暑い夏も過ぎ、もうすぐ遠く眺めみる山の木々も色づきはじめる。そうすると食
欲の秋、この言葉を聞くとまた私の腹が鳴り始める。鳴った腹をおさめる為に食べ
に行くには、あんまり遠くはちょっと困る、そんなときは「そば」が良い。などと
ボケつつ秋の食欲(腹)を満足させに行ってみるか。
よった店は旧国道13号線を駅から北に向かい、新寒河江街道をすぎてまもなく
右に見える「やま竹」さんである。
風格のある門をくぐり、旧家の中を直した店内に入り、太い半分の丸太でてきた
机の前に座った。さっそくせいろの大盛りを注文する。店内は落ちついた雰囲気で、
ゆっくりと時が過ぎるような気さえする。間もなくして蕎麦は出てきた。蕎麦は細
くその肌は白っぽくなめらかでほのかに色が付いている。いわゆる田舎蕎麦とは、
一線を画する蕎麦である。
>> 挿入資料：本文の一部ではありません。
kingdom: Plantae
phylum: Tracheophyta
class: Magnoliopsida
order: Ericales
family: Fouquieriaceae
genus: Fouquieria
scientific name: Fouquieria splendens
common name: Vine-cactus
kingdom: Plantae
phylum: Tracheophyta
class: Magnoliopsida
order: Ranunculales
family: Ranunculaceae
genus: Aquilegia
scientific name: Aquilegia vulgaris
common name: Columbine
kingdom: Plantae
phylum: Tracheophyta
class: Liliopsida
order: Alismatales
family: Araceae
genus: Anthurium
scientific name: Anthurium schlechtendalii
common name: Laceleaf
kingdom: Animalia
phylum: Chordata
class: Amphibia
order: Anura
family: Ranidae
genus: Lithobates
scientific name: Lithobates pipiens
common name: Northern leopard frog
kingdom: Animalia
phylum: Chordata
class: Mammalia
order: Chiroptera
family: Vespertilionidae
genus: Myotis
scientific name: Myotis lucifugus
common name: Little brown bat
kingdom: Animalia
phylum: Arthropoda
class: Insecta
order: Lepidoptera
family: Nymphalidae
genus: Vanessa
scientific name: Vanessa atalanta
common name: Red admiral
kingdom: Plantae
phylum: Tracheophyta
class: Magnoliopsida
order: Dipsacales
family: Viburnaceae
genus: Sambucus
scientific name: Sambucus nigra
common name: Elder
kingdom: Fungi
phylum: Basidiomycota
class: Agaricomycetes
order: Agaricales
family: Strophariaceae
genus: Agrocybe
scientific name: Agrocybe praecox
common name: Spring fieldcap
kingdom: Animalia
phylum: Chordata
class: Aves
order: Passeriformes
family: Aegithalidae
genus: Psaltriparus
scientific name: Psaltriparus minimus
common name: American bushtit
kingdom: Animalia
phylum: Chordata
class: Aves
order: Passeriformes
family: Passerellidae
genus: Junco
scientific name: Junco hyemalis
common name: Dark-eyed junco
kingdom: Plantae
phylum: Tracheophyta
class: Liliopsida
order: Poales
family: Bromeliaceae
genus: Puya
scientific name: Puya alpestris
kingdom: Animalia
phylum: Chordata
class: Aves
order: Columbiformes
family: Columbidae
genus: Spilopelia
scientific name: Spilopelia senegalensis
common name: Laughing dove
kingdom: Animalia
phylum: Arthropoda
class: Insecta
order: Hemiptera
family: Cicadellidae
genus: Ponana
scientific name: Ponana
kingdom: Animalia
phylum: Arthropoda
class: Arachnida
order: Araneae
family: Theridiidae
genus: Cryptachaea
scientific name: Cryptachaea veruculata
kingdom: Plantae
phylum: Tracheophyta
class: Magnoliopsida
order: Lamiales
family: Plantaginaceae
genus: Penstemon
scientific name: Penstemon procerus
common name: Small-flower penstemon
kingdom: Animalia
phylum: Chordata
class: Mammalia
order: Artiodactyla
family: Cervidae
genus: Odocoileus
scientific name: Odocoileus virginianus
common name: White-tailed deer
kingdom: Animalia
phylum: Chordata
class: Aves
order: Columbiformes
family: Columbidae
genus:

初めて食べた時は、田舎蕎麦こそ蕎麦であるという、自
称蕎麦通の多いこの地でこのような蕎麦をだすとはかなり思いきったことをする人
だと思っていたが、蕎麦は細くても太くても、また黒くても白くても、良いものは
良いということが食べてすぐに分かった。
また、蕎麦豆腐・蕎麦雑炊にてんぷらやせいろ等が揃う五品のミニ蕎麦会席「な
ごみ御前」等、気軽に楽しめる蕎麦にこだわった一品も味わうことができる。
午前中には通りからご主人自らが蕎麦を打つ姿を見ることができる。まさに手打
ち。そして、その蕎麦はこの地においては他にはない味といえる。
ここにまた新しい味が天童の味に加わった。他の店と、競いながらこれからも益
々良いものを提供してほしい。
さて、この「食べある記」は今回で最終回とさせて頂きます。つたない文章でし
たがご愛読いただき誠にありがとうございました。私は食べることは好きなものの、
食べ物に関しては全くの素人であり、専門的な知識もないまま、普通の感覚で書か
せて頂きました。しかし、「食べある記」を通して地元の味を知ってみると、この
地もまんざら捨てたものではないと思うようになってきました。身近なことだけに
知っているつもりになっていて、本当の良さを忘れている。そんなことが多いよう
な気がします。まだまだすばらしい味やものや人がこの地には多く存在しています。
ちょっと探してみると本当に良いところに住んでいるんだなと言う気持ちになって
きます。
また、何かを探しにぶらっと歩き始める時まで、さようなら。